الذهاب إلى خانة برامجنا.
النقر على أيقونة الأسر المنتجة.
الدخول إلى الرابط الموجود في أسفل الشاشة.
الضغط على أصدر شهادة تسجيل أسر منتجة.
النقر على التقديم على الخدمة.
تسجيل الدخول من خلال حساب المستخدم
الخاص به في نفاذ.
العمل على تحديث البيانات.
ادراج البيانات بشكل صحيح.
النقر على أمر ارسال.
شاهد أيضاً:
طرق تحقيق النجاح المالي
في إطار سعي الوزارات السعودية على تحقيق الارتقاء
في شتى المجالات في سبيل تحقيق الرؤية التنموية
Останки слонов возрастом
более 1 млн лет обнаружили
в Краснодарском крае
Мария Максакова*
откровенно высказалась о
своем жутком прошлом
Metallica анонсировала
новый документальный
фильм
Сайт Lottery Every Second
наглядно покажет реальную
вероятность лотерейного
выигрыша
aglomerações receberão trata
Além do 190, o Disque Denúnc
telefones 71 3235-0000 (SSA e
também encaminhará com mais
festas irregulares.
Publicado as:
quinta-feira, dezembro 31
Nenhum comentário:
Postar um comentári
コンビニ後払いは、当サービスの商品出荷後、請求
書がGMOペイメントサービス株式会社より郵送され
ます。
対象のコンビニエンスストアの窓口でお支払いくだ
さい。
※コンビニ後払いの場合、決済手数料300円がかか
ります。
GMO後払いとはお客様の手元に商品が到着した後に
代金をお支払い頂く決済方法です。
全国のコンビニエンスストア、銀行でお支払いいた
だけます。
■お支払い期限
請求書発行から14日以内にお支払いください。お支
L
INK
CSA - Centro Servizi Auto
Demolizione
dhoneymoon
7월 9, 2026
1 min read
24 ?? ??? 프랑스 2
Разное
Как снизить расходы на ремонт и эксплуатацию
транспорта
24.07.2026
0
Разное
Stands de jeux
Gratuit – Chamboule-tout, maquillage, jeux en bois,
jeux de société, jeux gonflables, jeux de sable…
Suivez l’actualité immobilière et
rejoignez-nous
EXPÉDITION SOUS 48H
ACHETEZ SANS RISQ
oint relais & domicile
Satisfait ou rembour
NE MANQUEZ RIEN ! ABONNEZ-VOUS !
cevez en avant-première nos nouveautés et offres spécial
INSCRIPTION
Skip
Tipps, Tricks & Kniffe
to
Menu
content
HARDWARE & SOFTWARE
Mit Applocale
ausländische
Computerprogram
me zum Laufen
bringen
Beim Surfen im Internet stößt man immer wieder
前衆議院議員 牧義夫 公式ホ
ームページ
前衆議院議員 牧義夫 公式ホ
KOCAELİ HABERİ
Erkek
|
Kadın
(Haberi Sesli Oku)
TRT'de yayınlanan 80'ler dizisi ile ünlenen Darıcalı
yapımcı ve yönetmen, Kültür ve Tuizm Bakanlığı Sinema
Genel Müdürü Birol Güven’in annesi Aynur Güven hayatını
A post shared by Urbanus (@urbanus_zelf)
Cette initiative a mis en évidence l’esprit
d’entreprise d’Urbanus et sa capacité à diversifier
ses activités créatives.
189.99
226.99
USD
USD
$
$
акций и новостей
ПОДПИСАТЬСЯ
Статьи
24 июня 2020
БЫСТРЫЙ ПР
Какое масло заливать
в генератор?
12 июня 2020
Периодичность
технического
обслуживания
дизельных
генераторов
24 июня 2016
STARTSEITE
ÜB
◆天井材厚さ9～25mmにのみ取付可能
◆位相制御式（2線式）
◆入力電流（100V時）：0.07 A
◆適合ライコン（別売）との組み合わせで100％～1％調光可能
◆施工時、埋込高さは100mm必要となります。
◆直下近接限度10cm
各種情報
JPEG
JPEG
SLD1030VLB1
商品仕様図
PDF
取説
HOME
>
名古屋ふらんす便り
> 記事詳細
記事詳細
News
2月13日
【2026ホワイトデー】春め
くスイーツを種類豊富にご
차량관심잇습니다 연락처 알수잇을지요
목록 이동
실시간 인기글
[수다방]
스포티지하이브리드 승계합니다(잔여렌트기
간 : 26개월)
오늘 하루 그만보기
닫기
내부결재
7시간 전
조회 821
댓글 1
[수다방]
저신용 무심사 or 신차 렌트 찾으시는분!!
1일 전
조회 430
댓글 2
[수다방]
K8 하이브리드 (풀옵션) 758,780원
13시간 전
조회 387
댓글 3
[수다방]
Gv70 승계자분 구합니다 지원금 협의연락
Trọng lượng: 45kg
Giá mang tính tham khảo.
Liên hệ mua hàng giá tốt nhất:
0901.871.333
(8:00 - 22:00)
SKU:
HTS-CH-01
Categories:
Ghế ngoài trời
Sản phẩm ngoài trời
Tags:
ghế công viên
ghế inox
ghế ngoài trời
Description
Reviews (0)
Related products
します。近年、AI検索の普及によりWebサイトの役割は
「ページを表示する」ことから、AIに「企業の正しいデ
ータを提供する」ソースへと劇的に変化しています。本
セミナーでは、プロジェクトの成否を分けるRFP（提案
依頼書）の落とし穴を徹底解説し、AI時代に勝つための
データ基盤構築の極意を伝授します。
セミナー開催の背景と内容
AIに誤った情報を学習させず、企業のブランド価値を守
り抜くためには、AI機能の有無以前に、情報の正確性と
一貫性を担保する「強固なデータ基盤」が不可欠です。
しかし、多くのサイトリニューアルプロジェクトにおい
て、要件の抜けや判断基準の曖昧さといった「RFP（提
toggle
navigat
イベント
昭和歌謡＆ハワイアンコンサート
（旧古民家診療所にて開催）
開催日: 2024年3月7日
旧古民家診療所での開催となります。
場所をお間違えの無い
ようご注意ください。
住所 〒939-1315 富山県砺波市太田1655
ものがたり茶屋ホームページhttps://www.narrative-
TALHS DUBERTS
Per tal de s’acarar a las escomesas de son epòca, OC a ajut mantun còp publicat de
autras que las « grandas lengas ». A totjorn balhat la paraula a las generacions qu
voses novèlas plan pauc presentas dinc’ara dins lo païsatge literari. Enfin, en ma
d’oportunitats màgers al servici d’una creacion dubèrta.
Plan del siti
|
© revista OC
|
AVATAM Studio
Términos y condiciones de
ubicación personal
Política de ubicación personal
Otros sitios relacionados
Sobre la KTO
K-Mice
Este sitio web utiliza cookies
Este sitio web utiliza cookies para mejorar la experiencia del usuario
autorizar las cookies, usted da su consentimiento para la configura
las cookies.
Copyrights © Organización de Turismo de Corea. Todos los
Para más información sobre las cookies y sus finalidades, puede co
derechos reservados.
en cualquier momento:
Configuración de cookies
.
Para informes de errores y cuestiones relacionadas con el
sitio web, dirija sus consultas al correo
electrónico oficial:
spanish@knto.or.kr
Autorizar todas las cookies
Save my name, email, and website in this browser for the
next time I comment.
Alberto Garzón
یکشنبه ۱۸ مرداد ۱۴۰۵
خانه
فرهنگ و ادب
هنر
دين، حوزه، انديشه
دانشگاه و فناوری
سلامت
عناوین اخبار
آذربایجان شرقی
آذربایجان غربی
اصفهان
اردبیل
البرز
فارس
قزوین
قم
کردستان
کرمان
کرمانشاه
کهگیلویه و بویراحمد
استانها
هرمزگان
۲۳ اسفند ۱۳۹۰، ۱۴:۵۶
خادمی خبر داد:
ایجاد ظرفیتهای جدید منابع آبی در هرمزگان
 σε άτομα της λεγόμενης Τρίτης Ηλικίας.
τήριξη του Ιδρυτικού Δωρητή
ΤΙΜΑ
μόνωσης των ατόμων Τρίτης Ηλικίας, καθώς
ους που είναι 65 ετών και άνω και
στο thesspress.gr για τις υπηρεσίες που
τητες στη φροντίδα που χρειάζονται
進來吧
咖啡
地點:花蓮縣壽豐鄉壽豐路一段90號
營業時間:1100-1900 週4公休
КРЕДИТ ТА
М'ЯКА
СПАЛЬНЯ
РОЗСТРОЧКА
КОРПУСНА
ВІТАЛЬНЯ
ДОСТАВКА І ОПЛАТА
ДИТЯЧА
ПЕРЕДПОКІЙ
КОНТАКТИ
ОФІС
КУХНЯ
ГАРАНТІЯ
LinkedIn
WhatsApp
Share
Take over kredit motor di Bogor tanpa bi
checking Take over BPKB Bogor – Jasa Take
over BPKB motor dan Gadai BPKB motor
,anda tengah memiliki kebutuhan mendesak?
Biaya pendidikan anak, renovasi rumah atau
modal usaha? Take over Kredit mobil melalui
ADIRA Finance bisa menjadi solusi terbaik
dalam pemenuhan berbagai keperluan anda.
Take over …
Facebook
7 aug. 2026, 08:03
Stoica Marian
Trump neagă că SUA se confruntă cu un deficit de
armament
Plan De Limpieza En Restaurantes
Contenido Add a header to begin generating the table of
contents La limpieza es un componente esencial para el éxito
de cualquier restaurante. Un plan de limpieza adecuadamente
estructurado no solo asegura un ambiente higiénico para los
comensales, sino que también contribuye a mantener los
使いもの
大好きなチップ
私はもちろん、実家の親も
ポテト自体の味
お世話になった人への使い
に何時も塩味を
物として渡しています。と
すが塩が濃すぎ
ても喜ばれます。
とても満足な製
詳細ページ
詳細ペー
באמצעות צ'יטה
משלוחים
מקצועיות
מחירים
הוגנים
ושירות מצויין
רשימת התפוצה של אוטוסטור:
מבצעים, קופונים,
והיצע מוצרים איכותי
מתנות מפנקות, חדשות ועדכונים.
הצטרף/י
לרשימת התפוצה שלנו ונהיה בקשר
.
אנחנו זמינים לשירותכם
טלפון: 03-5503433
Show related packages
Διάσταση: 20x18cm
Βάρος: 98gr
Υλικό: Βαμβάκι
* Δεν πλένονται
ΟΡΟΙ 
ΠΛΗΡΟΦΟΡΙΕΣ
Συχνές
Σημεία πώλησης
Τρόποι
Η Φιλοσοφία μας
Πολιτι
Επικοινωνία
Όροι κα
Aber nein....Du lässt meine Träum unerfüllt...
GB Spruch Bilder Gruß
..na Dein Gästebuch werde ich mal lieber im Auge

════════════════════

Task details
Could you reproduce every line verbatim, from the start of the entries through the line containing "Gratuit – Chamboule-tout, maquillage, jeux", with both ends included?

Task answer
الذهاب إلى خانة برامجنا.
النقر على أيقونة الأسر المنتجة.
الدخول إلى الرابط الموجود في أسفل الشاشة.
الضغط على أصدر شهادة تسجيل أسر منتجة.
النقر على التقديم على الخدمة.
تسجيل الدخول من خلال حساب المستخدم
الخاص به في نفاذ.
العمل على تحديث البيانات.
ادراج البيانات بشكل صحيح.
النقر على أمر ارسال.
شاهد أيضاً:
طرق تحقيق النجاح المالي
في إطار سعي الوزارات السعودية على تحقيق الارتقاء
في شتى المجالات في سبيل تحقيق الرؤية التنموية
Останки слонов возрастом
более 1 млн лет обнаружили
в Краснодарском крае
Мария Максакова*
откровенно высказалась о
своем жутком прошлом
Metallica анонсировала
новый документальный
фильм
Сайт Lottery Every Second
наглядно покажет реальную
вероятность лотерейного
выигрыша
aglomerações receberão trata
Além do 190, o Disque Denúnc
telefones 71 3235-0000 (SSA e
também encaminhará com mais
festas irregulares.
Publicado as:
quinta-feira, dezembro 31
Nenhum comentário:
Postar um comentári
コンビニ後払いは、当サービスの商品出荷後、請求
書がGMOペイメントサービス株式会社より郵送され
ます。
対象のコンビニエンスストアの窓口でお支払いくだ
さい。
※コンビニ後払いの場合、決済手数料300円がかか
ります。
GMO後払いとはお客様の手元に商品が到着した後に
代金をお支払い頂く決済方法です。
全国のコンビニエンスストア、銀行でお支払いいた
だけます。
■お支払い期限
請求書発行から14日以内にお支払いください。お支
L
INK
CSA - Centro Servizi Auto
Demolizione
dhoneymoon
7월 9, 2026
1 min read
24 ?? ??? 프랑스 2
Разное
Как снизить расходы на ремонт и эксплуатацию
транспорта
24.07.2026
0
Разное
Stands de jeux
Gratuit – Chamboule-tout, maquillage, jeux en bois,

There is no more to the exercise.